-- BEGIN DATA FOR PROCESSING --

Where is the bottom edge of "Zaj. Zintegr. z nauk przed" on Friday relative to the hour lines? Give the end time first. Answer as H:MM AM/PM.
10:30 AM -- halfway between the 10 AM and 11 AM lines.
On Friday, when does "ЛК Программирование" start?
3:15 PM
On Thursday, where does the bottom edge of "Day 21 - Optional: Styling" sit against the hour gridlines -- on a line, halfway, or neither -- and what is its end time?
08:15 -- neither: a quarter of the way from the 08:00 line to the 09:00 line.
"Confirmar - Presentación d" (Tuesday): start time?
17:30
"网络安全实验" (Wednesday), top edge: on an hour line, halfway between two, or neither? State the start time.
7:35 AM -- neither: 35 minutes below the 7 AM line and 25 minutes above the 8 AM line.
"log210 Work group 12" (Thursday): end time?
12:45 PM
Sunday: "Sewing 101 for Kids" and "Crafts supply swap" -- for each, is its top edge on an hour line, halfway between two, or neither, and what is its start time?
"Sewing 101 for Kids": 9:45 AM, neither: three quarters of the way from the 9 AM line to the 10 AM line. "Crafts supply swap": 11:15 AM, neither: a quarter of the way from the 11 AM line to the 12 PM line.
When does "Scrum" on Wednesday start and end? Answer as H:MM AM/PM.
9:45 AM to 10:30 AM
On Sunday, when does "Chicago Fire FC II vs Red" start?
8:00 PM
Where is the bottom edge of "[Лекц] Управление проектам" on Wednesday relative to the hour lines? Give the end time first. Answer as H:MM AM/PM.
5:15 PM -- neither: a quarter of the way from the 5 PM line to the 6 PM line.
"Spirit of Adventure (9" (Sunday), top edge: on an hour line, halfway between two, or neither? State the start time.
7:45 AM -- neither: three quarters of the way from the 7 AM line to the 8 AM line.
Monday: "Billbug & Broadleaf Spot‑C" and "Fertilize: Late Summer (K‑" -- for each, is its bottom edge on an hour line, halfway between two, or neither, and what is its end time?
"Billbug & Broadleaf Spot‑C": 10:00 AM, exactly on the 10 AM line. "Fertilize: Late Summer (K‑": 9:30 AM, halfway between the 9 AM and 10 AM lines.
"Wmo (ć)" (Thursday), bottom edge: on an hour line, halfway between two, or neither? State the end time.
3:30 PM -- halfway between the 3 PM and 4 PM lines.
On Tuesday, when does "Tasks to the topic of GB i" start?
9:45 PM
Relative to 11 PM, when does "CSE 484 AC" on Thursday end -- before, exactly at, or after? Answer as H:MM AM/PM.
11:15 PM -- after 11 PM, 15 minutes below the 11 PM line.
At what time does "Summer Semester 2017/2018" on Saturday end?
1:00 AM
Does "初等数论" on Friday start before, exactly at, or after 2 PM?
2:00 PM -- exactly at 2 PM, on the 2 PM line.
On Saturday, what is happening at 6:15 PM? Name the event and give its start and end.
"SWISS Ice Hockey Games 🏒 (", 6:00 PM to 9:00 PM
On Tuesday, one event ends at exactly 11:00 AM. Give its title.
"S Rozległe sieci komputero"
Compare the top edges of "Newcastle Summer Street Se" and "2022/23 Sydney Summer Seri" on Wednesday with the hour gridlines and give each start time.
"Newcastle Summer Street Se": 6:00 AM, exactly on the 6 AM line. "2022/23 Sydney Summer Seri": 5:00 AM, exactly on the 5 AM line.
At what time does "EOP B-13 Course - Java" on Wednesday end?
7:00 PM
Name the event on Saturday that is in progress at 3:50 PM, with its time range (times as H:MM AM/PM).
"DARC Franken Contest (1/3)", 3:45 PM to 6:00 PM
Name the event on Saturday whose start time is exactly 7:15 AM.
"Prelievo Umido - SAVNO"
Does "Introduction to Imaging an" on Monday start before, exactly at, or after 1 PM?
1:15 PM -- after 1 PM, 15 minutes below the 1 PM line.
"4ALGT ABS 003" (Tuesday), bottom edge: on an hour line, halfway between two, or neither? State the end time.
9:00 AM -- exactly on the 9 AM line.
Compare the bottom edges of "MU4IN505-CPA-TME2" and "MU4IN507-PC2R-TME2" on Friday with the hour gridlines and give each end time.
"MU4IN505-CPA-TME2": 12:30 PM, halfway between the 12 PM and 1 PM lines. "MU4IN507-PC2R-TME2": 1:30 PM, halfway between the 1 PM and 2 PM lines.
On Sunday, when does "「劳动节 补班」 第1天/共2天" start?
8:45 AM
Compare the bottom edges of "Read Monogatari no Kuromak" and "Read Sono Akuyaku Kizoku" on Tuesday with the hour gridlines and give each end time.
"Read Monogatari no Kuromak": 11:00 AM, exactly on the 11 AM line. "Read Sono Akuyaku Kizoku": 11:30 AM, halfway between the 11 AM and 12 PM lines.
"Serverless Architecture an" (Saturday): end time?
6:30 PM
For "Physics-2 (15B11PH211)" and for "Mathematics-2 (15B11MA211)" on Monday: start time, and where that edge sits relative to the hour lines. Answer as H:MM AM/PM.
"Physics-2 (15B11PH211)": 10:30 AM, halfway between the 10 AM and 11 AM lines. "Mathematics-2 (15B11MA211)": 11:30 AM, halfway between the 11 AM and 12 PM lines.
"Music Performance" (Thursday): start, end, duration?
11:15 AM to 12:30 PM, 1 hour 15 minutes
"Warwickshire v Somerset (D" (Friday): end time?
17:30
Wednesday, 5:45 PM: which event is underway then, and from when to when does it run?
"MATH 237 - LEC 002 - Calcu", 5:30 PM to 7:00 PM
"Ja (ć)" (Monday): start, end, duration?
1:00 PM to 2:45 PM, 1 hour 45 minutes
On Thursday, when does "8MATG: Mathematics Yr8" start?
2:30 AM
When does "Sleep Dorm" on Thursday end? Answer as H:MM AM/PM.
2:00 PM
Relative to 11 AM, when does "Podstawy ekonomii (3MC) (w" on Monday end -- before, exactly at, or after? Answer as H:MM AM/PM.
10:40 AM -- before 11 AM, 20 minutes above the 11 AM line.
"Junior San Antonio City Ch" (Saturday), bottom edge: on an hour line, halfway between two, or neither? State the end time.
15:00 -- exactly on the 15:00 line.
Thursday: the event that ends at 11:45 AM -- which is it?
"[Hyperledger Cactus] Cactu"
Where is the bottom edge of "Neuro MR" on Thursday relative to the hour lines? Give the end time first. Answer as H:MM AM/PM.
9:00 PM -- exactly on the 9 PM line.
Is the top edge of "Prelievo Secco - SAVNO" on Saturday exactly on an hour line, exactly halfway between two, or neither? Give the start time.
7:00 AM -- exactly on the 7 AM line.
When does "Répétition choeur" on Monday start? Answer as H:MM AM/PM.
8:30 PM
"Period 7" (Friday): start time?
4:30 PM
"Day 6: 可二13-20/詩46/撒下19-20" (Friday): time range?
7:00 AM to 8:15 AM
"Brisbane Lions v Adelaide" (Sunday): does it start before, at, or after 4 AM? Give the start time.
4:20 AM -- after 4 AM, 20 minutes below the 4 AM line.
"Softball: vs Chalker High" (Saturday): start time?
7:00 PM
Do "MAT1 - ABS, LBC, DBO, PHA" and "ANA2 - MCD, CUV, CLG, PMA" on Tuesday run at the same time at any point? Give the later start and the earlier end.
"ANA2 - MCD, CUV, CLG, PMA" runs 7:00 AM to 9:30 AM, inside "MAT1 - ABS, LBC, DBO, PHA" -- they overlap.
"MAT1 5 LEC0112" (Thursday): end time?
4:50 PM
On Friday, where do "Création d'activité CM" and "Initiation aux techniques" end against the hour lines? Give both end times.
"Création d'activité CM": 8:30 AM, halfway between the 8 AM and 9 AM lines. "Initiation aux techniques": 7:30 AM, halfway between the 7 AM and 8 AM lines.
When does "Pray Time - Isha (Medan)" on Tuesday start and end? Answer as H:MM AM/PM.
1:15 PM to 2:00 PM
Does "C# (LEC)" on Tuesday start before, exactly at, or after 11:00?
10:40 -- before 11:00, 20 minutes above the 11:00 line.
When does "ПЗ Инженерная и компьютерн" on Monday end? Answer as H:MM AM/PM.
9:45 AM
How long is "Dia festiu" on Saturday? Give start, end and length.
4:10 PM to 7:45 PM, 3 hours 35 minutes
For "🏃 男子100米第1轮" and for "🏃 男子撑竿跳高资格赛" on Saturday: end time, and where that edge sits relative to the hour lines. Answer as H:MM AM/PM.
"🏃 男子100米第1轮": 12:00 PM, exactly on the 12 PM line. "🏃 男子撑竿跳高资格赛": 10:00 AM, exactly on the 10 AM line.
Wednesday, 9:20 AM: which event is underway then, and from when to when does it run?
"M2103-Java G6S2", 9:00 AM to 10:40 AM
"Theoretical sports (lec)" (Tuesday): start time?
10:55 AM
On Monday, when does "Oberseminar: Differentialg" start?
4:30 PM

-- END DATA FOR PROCESSING --

→ WHAT THE EXERCISE ASKS: Please reproduce the items word for word, from the start up to and including the line containing "10 AM lines.".

→ THE RESULT:
Where is the bottom edge of "Zaj. Zintegr. z nauk przed" on Friday relative to the hour lines? Give the end time first. Answer as H:MM AM/PM.
10:30 AM -- halfway between the 10 AM and 11 AM lines.
On Friday, when does "ЛК Программирование" start?
3:15 PM
On Thursday, where does the bottom edge of "Day 21 - Optional: Styling" sit against the hour gridlines -- on a line, halfway, or neither -- and what is its end time?
08:15 -- neither: a quarter of the way from the 08:00 line to the 09:00 line.
"Confirmar - Presentación d" (Tuesday): start time?
17:30
"网络安全实验" (Wednesday), top edge: on an hour line, halfway between two, or neither? State the start time.
7:35 AM -- neither: 35 minutes below the 7 AM line and 25 minutes above the 8 AM line.
"log210 Work group 12" (Thursday): end time?
12:45 PM
Sunday: "Sewing 101 for Kids" and "Crafts supply swap" -- for each, is its top edge on an hour line, halfway between two, or neither, and what is its start time?
"Sewing 101 for Kids": 9:45 AM, neither: three quarters of the way from the 9 AM line to the 10 AM line. "Crafts supply swap": 11:15 AM, neither: a quarter of the way from the 11 AM line to the 12 PM line.
When does "Scrum" on Wednesday start and end? Answer as H:MM AM/PM.
9:45 AM to 10:30 AM
On Sunday, when does "Chicago Fire FC II vs Red" start?
8:00 PM
Where is the bottom edge of "[Лекц] Управление проектам" on Wednesday relative to the hour lines? Give the end time first. Answer as H:MM AM/PM.
5:15 PM -- neither: a quarter of the way from the 5 PM line to the 6 PM line.
"Spirit of Adventure (9" (Sunday), top edge: on an hour line, halfway between two, or neither? State the start time.
7:45 AM -- neither: three quarters of the way from the 7 AM line to the 8 AM line.
Monday: "Billbug & Broadleaf Spot‑C" and "Fertilize: Late Summer (K‑" -- for each, is its bottom edge on an hour line, halfway between two, or neither, and what is its end time?
"Billbug & Broadleaf Spot‑C": 10:00 AM, exactly on the 10 AM line. "Fertilize: Late Summer (K‑": 9:30 AM, halfway between the 9 AM and 10 AM lines.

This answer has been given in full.